As occasional passersby became small crowds and busier storefronts, Jafar spied a sweetshop. Perfect. Rohan would love that.
“Jafar, we really need to—” Rohan began.
“Come on,” Jafar said.
Rohan ran to catch up. “We need to talk about your plan. You can’t go up to the House of Wisdom and expect to be let in simply because you’ve applied.”
“There’s a sweetshop just up ahead,” Jafar singsonged.
“Did you hear me?” Rohan asked.
“Relax, Rohan. I’ll buy you qatayef,” Jafar said.
“Hey, I deserve a little something, too,” Iago said. Jafar ignored him and looked at Rohan with a mock pout.

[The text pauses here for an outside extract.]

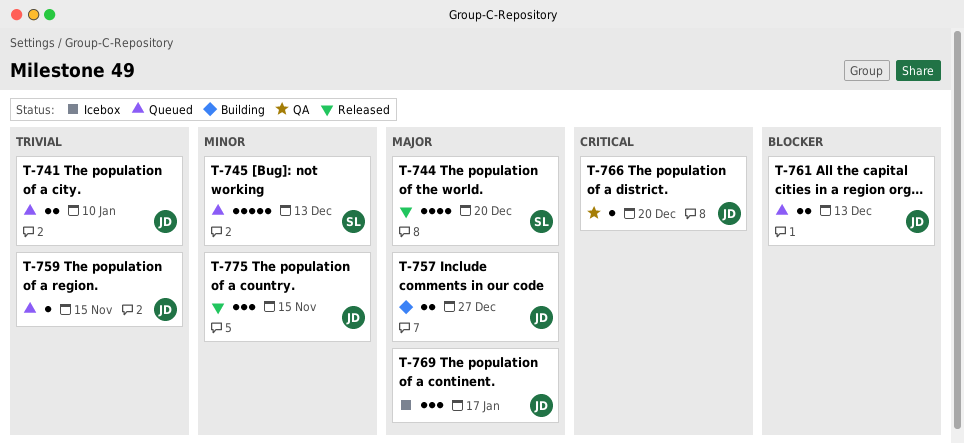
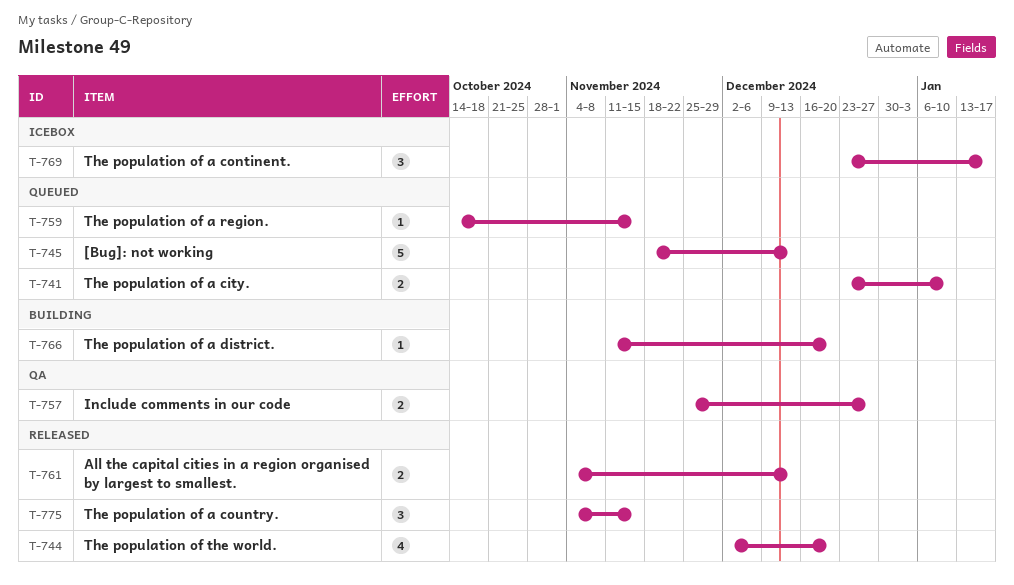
T-757, status: Building -> QA
T-761, status: Queued -> Released
T-766, status: QA -> Building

Rohan sighed. “And cardamom tea, too? With your imaginary money?”
“Of course,” Jafar said, hopes rising as they ventured deeper into the capital city. Date palms swayed, fountains gurgled.
“Are you actually— With what money, Jafar?” Rohan asked in hushed panic as Jafar neared the sweetshop.
It was a stall, really, run by a girl, with a sampling of sweets inside a glass case. Behind her, a woman who might have been her sister poured orange blossom syrup over a fresh batch of basbousa, the buttery and nutty aroma spiraling around them. Cozy cushions had been arranged out in front of the shop, occupied by men sitting cross-legged and chatting in boisterous tones without a care in the world, pouring fragrant streams of tea and passing glasses around.
“A plate of qatayef, please,” Jafar said. “And a glass of cardamom tea.”
The girl behind the glass case blushed when he pulled out a handful of coins with a flourish.
“You had money this entire time?” Rohan sputtered. The men burst into laughter at something completely unrelated.
“If I had used it sooner, we wouldn’t be here right now, would we?” Jafar asked.
Rohan grumbled, and then when Jafar winked, a laugh sputtered out of him. Jafar, despite everything looming ahead, warmed inside. This was what he lived for: his brother.
And when Jafar wasn’t careful, it was easy to forget.